We, the peoples of Czarist Russia, were able to hold out during the years of the blockade and Civil War. We endured poverty, famine, epidemics – but we held out. Our backwardness proved temporarily to be also our advantage. The revolution held out by relying primarily on its rear, the gigantic peasantry. Starved and ravaged by epidemics the revolution held out. Industrialized Europe, and particularly England – that is something else again. There cannot even be talk of a partitioned Europe being able, even under the dictatorship of the proletariat, to hold out economically so long as it remains dismembered. The proletarian revolution signifies the unification of Europe. Bourgeois economists, pacifists, business sharpers, daydreamers and mere bourgeois babblers are not averse nowadays to talk about a United States of Europe. But that task is beyond the strength of the European bourgeoisie which is utterly corroded by contradictions. Europe can be unified only by the victorious European proletariat. No matter where the revolution may first break out, and no matter what the tempo of its development may be, the economic unification of Europe is the first indispensable condition for its socialist reconstruction. Back in 1923 the Communist International proclaimed that it is necessary to drive out those who have partitioned Europe, take power in partitioned Europe in order to unify it, in order to create the Socialist United States of Europe.

Revolutionary Europe will clear a road for herself to raw materials, to food products; she will know how to get help from the peasantry.

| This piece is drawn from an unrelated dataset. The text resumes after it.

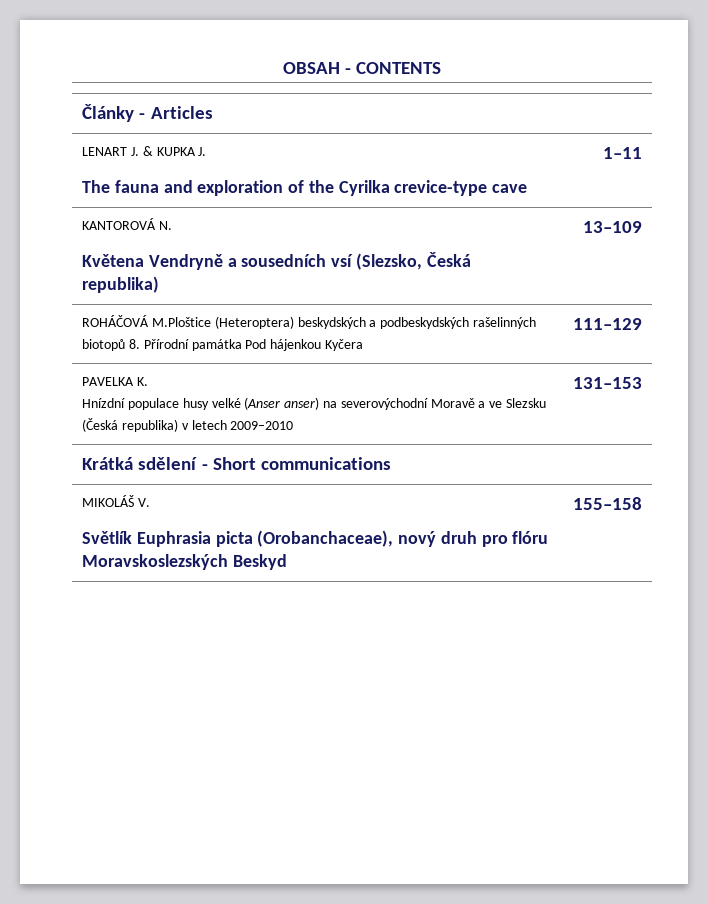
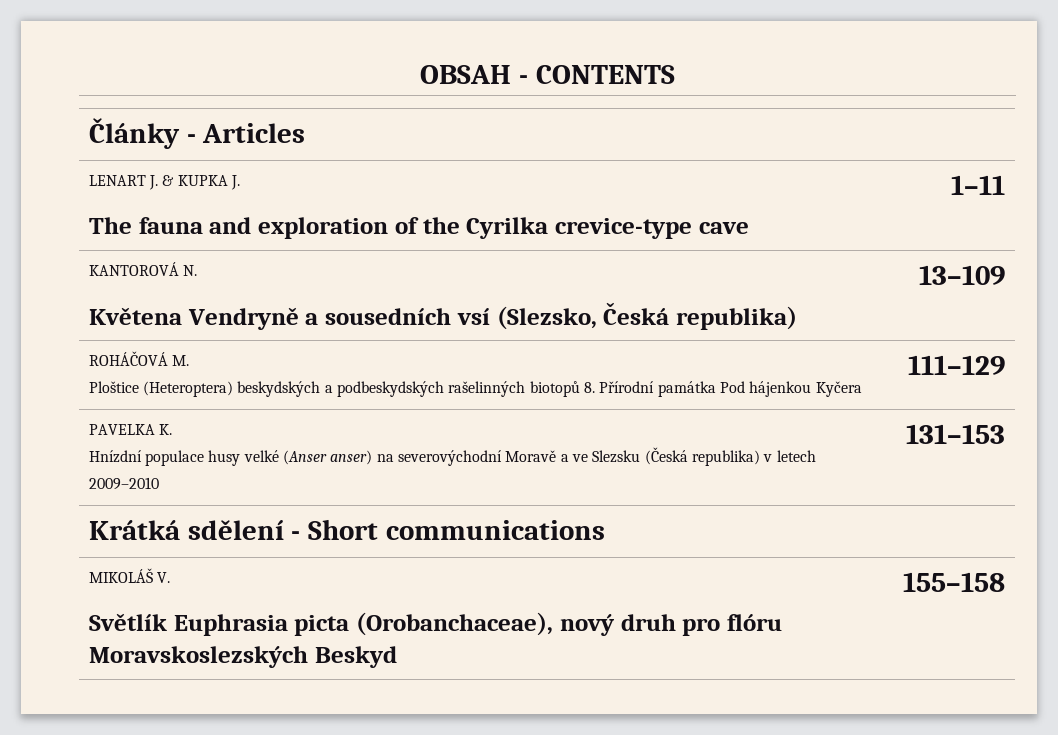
[152,317,212,327] M.Ploštice -> [172,355,190,366] [88,381,139,393] M. // Ploštice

We ourselves have grown sufficiently strong to be able to extend some help to revolutionary Europe during the most difficult months. Over and above this, we will provide for Europe an excellent bridge to Asia. Proletarian England, shoulder to shoulder with the peoples of India, will insure the independence of that country. But this does not mean that England will lose the possibility of a close economic collaboration with India. Free India will have need of European technology and cuture; Europe will have need of the products of India. The Soviet United States of Europe, together with our Soviet Union, will serve as the mightiest of magnets for the peoples of Asia, who will gravitate toward the establishment of the closest economic and political ties with proletarian Europe. If proletarian England loses India as a colony, then she will gain in her a companion in the European-Asiatic Federation of peoples. The mighty bloc of peoples of Europe and Asia will be impregnable and, above all, invulnerable against the power of the United States. We do not for a moment minimize this power. In our revolutionary perspectives we proceed with a clear understanding of facts as they are. Much more, we consider that the power of the United States – such is the dialectic – is now the greatest lever of the European revolution. We do not close our eyes to the fact that, politically and militarily, this lever will be turned against the European revolution when it breaks out. We know that when its own skin is at stake, American capitalism will unleash the fiercest energy in the struggle. It is quite possible that all that books and our own experience have taught us about the fight of the privileged classes for their domination will pale before the violence that American capital will try to inflict upon revolutionary Europe. But unified Europe, in revolutionary collaboration with the peoples of Asia, will prove infinitely more powerful than the United States. Through the Soviet Union, the toilers of Europe and Asia will be indissolubly linked. In alliance with the insurgent Orient, the European revolutionary proletariat will wrest from American capital the control of world economy and will lay the foundations for the Federation of Socialist Peoples of the whole earth.